The summit of Mauna Kea stands behind the uprights of an ancient ahu or shrine.
I walk a short distance from the road looking for a vantage point to set up a camera and note three different offerings within a minute, you can do this at any random spot with a good view along the summit road. They are everywhere, old leis pinned underneath rocks, the remains of little bags filled with shells and coral, ti leave bundles bleached nearly white by the weather.
Out of respect I leave them alone, as does most everyone who spends time on the mountain. They are never in my way, I just note them and move on. But what can you do about these offerings when they begin to be an issue for the environment?

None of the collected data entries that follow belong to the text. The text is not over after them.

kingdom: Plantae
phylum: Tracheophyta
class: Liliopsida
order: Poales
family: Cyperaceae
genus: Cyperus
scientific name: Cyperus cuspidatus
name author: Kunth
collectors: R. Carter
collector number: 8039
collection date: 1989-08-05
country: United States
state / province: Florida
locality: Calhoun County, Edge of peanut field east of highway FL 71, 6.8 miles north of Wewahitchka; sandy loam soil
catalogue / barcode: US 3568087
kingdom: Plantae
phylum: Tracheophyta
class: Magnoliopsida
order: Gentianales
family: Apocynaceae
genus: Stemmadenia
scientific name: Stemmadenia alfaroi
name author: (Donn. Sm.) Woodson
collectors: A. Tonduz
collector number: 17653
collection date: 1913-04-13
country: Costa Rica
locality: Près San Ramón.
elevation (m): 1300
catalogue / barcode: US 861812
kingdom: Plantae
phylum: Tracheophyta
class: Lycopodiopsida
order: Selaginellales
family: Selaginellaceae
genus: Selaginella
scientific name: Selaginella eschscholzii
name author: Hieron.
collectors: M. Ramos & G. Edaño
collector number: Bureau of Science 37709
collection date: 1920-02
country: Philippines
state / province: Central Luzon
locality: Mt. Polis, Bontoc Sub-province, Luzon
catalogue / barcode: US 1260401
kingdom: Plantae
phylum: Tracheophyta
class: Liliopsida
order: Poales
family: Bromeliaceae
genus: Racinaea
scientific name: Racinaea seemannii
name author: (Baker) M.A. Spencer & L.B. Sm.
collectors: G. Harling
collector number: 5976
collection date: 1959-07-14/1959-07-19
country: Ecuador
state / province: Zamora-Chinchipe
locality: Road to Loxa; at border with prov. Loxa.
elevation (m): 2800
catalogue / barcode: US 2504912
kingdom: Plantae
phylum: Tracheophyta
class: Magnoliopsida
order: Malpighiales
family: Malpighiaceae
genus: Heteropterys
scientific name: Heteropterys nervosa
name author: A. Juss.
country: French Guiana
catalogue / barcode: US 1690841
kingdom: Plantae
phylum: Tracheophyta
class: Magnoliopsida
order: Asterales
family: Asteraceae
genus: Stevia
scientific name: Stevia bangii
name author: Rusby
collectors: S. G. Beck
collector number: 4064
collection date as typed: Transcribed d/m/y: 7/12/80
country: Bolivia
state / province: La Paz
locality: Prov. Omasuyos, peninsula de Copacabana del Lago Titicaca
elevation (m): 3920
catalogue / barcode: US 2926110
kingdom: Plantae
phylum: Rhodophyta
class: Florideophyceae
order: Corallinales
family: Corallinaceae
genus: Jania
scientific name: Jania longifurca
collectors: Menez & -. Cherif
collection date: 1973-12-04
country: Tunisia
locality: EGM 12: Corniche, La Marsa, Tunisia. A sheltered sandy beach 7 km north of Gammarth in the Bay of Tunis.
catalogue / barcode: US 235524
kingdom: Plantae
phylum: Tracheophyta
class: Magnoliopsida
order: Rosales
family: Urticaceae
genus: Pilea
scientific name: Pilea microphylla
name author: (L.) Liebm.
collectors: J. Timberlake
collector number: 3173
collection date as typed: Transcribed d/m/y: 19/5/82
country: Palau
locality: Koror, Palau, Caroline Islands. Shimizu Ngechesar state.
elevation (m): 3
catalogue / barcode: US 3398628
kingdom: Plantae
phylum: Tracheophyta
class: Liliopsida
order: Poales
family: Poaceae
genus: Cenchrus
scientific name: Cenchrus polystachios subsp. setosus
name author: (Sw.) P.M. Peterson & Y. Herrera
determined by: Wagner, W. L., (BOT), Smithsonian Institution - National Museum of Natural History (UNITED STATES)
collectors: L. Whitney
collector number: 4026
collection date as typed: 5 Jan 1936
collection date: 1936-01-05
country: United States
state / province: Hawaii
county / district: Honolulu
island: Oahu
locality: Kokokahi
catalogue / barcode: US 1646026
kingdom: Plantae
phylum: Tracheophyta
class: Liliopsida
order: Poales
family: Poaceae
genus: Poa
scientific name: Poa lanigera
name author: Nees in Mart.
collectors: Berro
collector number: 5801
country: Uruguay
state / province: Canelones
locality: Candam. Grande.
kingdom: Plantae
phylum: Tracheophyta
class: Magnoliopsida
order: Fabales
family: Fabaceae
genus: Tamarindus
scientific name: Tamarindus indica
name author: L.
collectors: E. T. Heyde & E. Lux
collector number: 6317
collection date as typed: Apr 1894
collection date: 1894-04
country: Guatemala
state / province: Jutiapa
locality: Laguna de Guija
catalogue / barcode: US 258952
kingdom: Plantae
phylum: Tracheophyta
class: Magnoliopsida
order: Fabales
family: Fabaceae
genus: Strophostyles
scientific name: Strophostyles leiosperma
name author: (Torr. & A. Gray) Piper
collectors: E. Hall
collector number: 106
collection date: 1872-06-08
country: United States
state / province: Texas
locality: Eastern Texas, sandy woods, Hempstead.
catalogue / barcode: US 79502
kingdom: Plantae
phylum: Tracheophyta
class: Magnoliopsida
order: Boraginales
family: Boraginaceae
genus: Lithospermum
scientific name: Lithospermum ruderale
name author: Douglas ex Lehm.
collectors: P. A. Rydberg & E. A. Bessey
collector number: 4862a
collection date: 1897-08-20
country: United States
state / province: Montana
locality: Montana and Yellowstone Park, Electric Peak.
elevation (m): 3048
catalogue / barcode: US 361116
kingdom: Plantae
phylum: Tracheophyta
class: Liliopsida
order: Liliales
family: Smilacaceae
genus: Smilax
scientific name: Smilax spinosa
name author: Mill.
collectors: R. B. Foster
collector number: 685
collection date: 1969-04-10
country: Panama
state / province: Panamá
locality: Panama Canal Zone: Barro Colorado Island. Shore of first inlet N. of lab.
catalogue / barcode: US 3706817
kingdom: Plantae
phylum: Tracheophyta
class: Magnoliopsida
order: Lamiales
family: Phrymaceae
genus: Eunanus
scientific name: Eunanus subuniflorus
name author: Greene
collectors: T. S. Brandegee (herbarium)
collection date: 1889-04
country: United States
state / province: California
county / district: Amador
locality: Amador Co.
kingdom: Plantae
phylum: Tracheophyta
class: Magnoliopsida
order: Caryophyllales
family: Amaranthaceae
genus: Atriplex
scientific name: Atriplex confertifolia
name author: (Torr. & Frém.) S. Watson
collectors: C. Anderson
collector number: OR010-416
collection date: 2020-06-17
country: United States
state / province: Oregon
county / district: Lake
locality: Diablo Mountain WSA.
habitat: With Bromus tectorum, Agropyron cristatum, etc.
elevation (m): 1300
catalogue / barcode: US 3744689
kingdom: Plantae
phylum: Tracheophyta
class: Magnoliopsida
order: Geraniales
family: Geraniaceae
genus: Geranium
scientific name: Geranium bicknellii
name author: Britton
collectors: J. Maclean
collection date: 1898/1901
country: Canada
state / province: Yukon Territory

Previously the rate of offerings was fairly sedate, their appearance uncommon but steady. At the summit, at Lake Waiau, at out of the way ahu that few ever notice. Since the TMT controversy started the rate of offerings appearing on the mountain has multiplied tremendously.
In the lowlands, the forest, the seashores, offerings like these would quickly return to the earth from which they were created. The natural process of decay ensuring that the materials are cycled back into nature. The summit of Mauna Kea is different, the very dry environment preserving plant materials for years or decades. Other offerings include materials that do not break down so readily, shell, coral and cloth can persist for a very long time.
Is there a correct way for a cultural practitioner to remove offerings from an area? Is there someone who can be tasked to do this? Many other religions include rules for handling offerings left at shrines or altars, if only to make way for further offerings to be left. Is there no choice but to leave them in place?